Biden considers diverse slate of nominees for Fed Board

Biden considers diverse slate of nominees for Fed Board

President Biden is considering nominating two women, one of whom is Black, and a Black man for key roles on the Federal Reserve in a bid to increase the central bank’s diversity, according to a report Monday.

Mr. Biden reportedly is considering Sarah Bloom Raskin, a former Fed governor and Obama-era Treasury Department official, for vice chair of supervision, the nation’s top banking system regulator.

Also being considered: Lisa Cook, a professor of economics at Michigan State University, and Phillip Jefferson, a professor and administrator at Davidson College in North Carolina. Ms. Cook and Mr. Jefferson are Black.

The Wall Street Journal first reported the potential nominees.

The White House did not immediately respond to a request for comment from The Washington Times.

In the Fed’s 108-year history, it has had only three Black board members, all of them men. The last Black board member, Roger Ferguson, left in 2006. If Ms. Cook is confirmed, she would be the first Black woman to serve on the Fed’s board.

Mr. Biden last month pledged to nominate candidates who would improve diversity at the Fed.

“My additions will bring new perspectives and new voices,” Mr. Biden said. “I also pledge that my additions will bring new diversity to the Fed, which is much needed and long overdue in my view.”

His bid to reshape the Fed’s makeup will happen as the central bank fights rising inflation. The Fed is responsible for policies that keep prices stable and maximize employment, but inflation has soared to its highest levels since the 1980s and the supply chain crisis is forcing prices upward.

As the economic chaos and the COVID-19 pandemic surge, it will fall upon the Fed’s board to figure out how to combat inflation and keep the job market steady.

While the overall unemployment rate is roughly 4.6%, the figure is 7.9% for Black Americans and 5.9% for Hispanics. The rate for Whites is 4%.

Mr. Biden is hopeful that bringing in diverse perspectives will help alleviate racial inequality.

Ms. Raskin is the wife of Rep. Jamie Raskin, Maryland Democrat. She has pushed for economic policies that help combat climate change, making her a favorite of progressives in the Senate who bristled at Mr. Biden’s choice to offer Fed Chairman Jerome Powell a second term.

Progressives want the Fed to take bolder action to regulate banks and fight the climate crisis. Sen. Elizabeth Warren, a Massachusetts Democrat who opposed renominating Mr.

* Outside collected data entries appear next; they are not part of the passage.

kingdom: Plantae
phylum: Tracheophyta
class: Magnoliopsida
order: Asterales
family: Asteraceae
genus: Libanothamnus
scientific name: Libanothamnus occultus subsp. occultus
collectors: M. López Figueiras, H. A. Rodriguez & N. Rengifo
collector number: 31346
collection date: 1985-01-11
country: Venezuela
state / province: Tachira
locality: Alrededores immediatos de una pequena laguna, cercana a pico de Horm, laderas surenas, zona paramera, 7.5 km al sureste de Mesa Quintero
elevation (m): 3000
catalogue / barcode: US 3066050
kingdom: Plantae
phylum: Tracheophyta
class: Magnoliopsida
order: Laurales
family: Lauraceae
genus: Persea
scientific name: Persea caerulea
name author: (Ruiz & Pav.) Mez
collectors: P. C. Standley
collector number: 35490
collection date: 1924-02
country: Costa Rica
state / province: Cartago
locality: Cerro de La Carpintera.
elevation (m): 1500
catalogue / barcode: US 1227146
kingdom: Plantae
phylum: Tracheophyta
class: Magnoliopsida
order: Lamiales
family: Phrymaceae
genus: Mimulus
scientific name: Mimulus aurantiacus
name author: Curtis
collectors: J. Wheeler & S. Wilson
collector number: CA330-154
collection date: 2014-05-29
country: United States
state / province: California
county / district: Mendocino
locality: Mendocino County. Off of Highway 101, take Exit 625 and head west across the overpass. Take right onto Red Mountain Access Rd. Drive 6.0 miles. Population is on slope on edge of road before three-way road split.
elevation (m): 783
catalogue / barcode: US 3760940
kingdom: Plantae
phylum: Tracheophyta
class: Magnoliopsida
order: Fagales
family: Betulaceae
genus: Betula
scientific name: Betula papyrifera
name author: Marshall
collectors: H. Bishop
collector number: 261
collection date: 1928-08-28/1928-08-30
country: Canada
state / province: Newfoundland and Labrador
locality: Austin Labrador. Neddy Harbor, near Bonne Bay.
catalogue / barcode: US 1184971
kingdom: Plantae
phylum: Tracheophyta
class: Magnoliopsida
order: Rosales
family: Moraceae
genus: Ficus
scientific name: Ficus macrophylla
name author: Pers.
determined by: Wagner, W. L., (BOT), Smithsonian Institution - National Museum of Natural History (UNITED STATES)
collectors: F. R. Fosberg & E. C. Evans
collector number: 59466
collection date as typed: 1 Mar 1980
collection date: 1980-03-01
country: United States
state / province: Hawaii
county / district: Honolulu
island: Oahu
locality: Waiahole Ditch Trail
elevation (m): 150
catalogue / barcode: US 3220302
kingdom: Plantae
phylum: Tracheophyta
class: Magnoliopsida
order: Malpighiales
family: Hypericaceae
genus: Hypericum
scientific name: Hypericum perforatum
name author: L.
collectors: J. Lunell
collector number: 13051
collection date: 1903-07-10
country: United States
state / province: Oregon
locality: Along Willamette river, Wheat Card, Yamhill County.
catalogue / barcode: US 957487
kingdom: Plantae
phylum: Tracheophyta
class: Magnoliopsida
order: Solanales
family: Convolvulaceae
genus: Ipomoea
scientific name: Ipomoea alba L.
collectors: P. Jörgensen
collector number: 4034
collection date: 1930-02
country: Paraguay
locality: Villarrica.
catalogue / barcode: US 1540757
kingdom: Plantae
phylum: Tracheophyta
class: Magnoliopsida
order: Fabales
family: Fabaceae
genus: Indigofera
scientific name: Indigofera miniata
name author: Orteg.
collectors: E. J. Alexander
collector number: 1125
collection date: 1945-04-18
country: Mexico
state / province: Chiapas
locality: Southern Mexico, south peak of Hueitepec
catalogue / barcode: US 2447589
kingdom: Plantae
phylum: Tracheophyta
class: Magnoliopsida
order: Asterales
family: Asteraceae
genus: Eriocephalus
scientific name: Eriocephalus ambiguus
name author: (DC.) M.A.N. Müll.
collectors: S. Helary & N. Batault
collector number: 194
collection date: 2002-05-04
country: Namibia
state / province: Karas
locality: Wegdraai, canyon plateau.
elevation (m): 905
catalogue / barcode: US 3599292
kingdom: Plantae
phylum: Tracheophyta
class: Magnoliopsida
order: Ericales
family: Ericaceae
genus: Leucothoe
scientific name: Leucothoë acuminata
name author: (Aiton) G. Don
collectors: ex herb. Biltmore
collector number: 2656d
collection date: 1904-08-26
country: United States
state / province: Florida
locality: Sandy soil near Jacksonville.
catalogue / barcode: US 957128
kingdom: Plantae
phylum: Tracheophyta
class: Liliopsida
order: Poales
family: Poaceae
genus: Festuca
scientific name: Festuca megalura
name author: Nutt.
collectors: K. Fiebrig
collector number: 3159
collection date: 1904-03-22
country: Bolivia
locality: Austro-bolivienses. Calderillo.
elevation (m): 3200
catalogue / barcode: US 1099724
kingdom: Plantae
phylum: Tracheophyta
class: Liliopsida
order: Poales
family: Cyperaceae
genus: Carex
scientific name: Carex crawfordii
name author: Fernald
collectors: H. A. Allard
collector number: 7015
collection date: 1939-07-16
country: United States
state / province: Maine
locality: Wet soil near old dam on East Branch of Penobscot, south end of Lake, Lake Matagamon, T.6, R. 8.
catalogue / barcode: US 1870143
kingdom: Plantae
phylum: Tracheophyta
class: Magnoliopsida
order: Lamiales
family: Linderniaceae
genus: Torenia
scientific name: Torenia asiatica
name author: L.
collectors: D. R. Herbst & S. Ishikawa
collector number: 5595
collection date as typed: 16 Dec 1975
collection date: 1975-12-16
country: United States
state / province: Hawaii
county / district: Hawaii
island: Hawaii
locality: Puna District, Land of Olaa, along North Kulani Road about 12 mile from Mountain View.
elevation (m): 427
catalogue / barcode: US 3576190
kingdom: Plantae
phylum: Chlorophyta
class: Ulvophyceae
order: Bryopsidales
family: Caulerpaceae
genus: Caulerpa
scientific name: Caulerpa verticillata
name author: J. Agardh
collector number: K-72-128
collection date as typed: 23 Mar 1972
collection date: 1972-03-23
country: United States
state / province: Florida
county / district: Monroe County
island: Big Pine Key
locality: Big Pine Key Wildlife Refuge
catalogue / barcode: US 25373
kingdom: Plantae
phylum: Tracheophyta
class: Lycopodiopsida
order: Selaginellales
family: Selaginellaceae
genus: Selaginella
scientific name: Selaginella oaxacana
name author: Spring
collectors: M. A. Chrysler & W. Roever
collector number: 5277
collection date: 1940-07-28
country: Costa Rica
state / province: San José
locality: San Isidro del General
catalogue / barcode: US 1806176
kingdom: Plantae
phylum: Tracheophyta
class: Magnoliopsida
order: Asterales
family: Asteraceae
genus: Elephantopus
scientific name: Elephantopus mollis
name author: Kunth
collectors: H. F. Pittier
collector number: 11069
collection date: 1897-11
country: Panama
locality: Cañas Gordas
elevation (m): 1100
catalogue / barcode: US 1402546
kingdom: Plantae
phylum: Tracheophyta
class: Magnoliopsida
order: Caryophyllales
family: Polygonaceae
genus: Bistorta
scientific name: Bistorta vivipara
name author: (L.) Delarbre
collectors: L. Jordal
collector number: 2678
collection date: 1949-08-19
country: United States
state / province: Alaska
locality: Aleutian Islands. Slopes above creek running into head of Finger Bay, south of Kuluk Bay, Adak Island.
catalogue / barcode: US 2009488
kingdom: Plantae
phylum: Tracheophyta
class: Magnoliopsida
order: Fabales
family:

Powell, is said to favor Ms. Raskin’s nomination.

Ms. Raskin has advocated using economic policy to fight against climate change, and wrote the foreword for a report by the Ceres Accelerator for Sustainable Capital Markets, a climate advocacy group.

“There is opportunity in pre-emptive, early and bold actions by federal economic policy makers looking to avoid catastrophe,” she wrote.

Mr. Jefferson has largely served as an academic since 1990, when he earned his doctoral degree from the University of Virginia. He was an economics professor at Swarthmore College from 1997 to 2019. He also spent a year as a staff economist at the Fed’s division of monetary affairs in the 1990s.

Ms. Cook was a senior economist for former President Barack Obama’s White House Council of Economic Advisers. She has a doctorate in economics from the University of California-Berkeley and bachelor’s degrees from Spelman College and the University of Oxford.